Puluhan warga Kota Solo, Jawa Tengah, menyalakan lilin dan berdoa bersama untuk Arswendo Atmowiloto. Arswendo telah melahirkan karya-karya sastra yang menjadi tonggak dari sastra modern Indonesia.
Oleh
ERWIN EDHI PRASETYA
·3 menit baca
SOLO, KOMPAS — Puluhan warga Kota Solo, Jawa Tengah, menyalakan lilin dan berdoa bersama untuk Arswendo Atmowiloto. Arswendo telah melahirkan karya-karya sastra yang menjadi tonggak dari sastra modern Indonesia.
Doa bersama dan penyalaan lilin untuk Arswendo itu diadakan di depan Balai Kota Solo, Jawa Tengah, Sabtu (20/7/2019) malam. Lima foto Arswendo berukuran besar dipasang dan di depan foto itu lilin-lilin dinyalakan. Penulis dan mantan wartawan Kompas itu meninggal karena kanker kandung kemih di Jakarta, Jumat (19/7/2019) pukul 17.38.
”Kita mencatat bahwa dia adalah seorang budayawan, seorang sastrawan dengan karya-karya yang menjadi tonggak dari sastra modern,” kata Ardus M Sawega, kurator Bentara Budaya-Balai Soedjatmoko, Solo di Solo.
Ardus mengatakan, mulai mengenal sosok Arswendo sejak tahun 1970 di Solo. Saat itu, Arswendo telah menjadi penulis merangkap wartawan surat kabar Darmo Kondo. Arswendo kemudian hijrah ke Jakarta dan bekerja untuk majalah Midi yang kemudian berubah menjadi majalah Hai.
”Dia sosok seorang sastrawan yang kreatif yang telah melahirkan berbagai karya,” kata Ardus yang juga pernah bekerja di majalah Hai bersama Arswendo.
Dia sosok seorang sastrawan yang kreatif yang telah melahirkan berbagai karya.
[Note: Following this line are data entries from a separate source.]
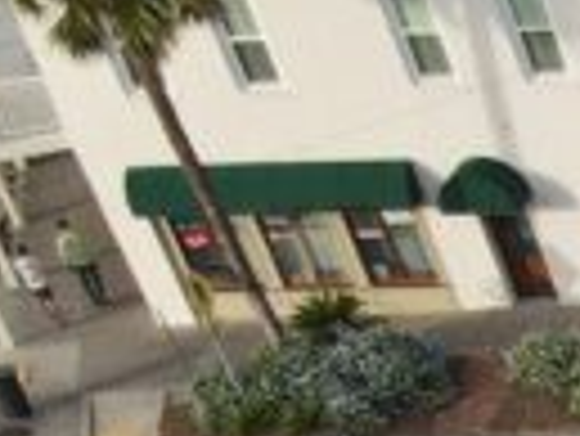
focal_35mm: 191
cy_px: 1497
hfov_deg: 7.6
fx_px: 3203
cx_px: 2244
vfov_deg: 6.7
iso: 100
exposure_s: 1/320
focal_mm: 4.5
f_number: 2.8
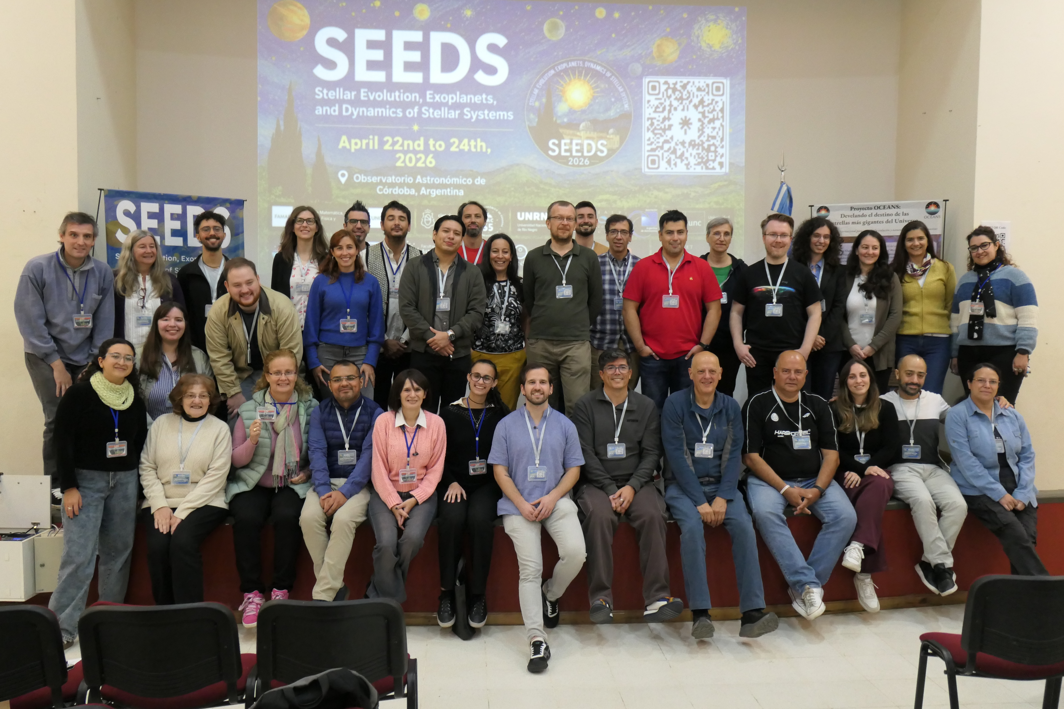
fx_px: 887
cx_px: 532
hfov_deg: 61.9
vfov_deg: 43.6
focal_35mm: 30
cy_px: 354
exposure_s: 1/40
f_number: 3.6
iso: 1600
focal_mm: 11.1
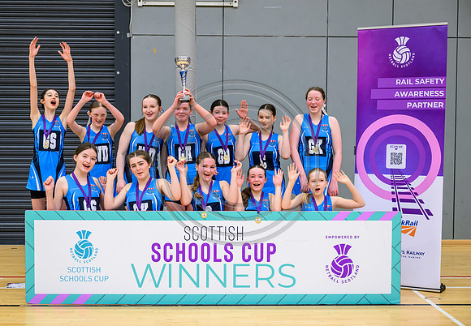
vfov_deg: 23.6
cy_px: 170
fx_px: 780
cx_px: 216
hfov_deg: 33.6
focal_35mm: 59
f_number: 3.5
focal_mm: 55
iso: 5000
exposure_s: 1/500
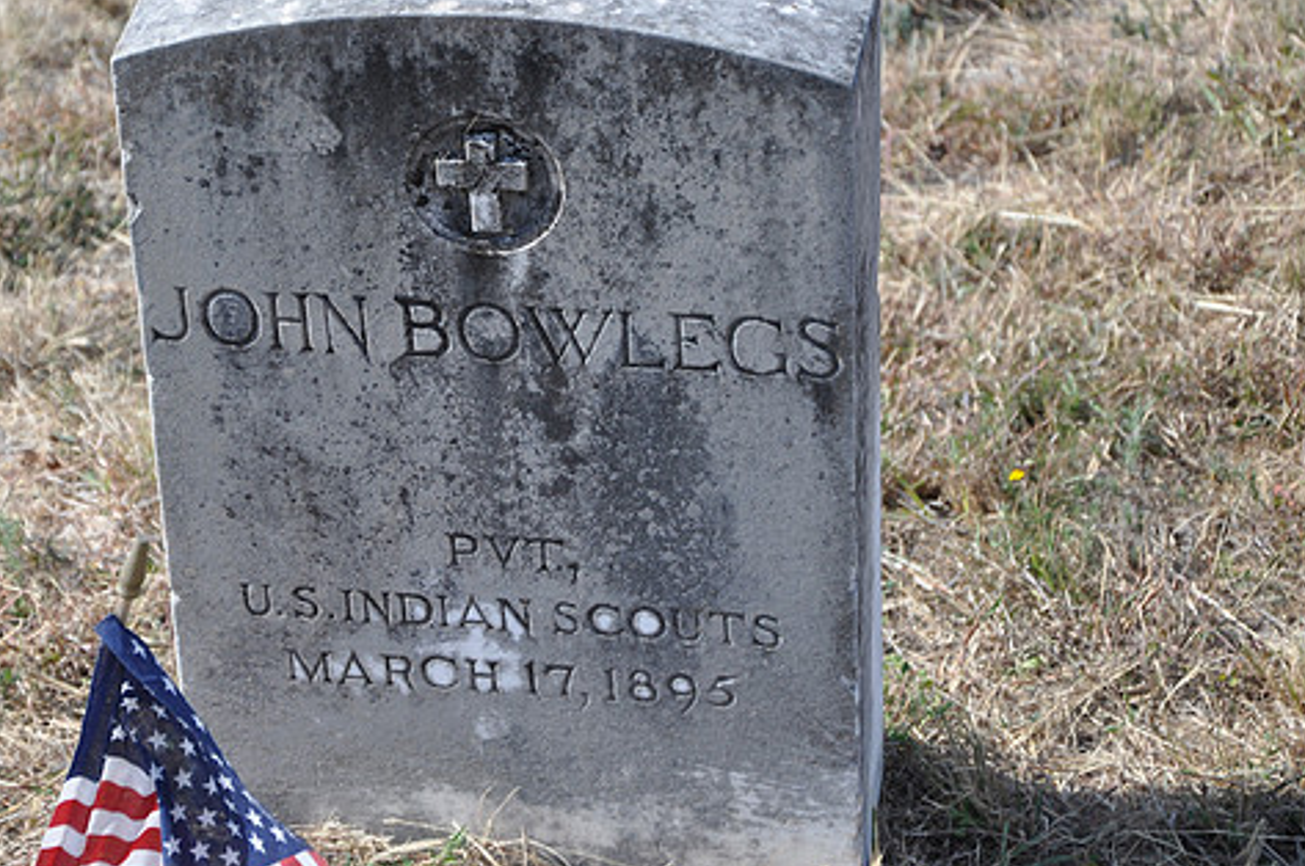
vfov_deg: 9.3
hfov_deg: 14.0
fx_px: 5321
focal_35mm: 147
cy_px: 437
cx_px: 532
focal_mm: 80
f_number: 6.3
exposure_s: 1/160
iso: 200
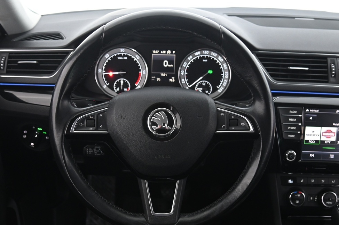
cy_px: 167
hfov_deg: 48.5
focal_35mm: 40
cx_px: 159
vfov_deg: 32.7
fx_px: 376
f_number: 4
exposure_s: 1/15
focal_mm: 24
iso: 2000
Menurut Ardus, salah satu karya berharga Arswendo adalah Canting. Canting adalah novel dengan setting cerita keluarga bangsawan di Solo yang mengalami perubahan dalam dinamika sosial. Karya ini dinilai sebagai sebuah masterpiece, selain Keluarga Cemara. Tidak hanya melahirkan karya sastra, Arswendo juga aktif dalam perfilman dan pertelevisian dengan menulis naskah skenario.
”Arswendo seperti energi kreatif yang unik, yang tiada duanya yang lahir di Solo, seperti juga para pujangga di masa lalu dari Keraton Surakarta maupun Puro Mangkunegaran,” katanya.
Ardus menilai karya-karya sastra Arswendo memiliki keunikan, segar, dan dinamis. Banyak cerpennya ditulis dengan sangat pendek dan ringkas, tetapi isinya padat dan berbobot.
Menurut Ardus, Arswendo menjadi salah satu ikon sastrawan asal Solo, seperti juga tokoh-tokoh terkemuka di bidang kesusastraan modern asal Solo, di antaranya WS Rendra dan Sapardi Djoko Damono, serta para pujangga masa lalu, seperti Ranggawarsita.
”Karya-karya Arswendo mengesankan kita semua, punya ciri khas, dan itu membekas kepada generasi pembacanya,” ujarnya.
Tayangan drama
Salah satu warga Solo, Yayas Astuti (56), mengaku turut datang mengikuti doa bersama karena merasa kehilangan sosok Arswendo. Yayas mengaku sangat menyukai tayangan drama Keluarga Cemara. Drama ini menggambarkan secara realistis kehidupan sebuah keluarga yang kadang diwarnai konflik, namun dapat diselesaikan secara bijak. “Keluarga Cemara itu ditayangkan saat saya belum menikah. Itu menginspirasi saya,” ujarnya.
Penggagas kegiatan doa bersama untuk Arswendo, Haristanto, mengatakan, kegiatan ini merupakan sebuah penghormatan bagi Arswendo. Arswendo telah banyak memberi sumbangsih positif bagi masyarakat Indonesia melalui karya-karyanya. ”Ini tanda cinta kami kepada Arswendo meskipun tidak kenal secara langsung,” katanya.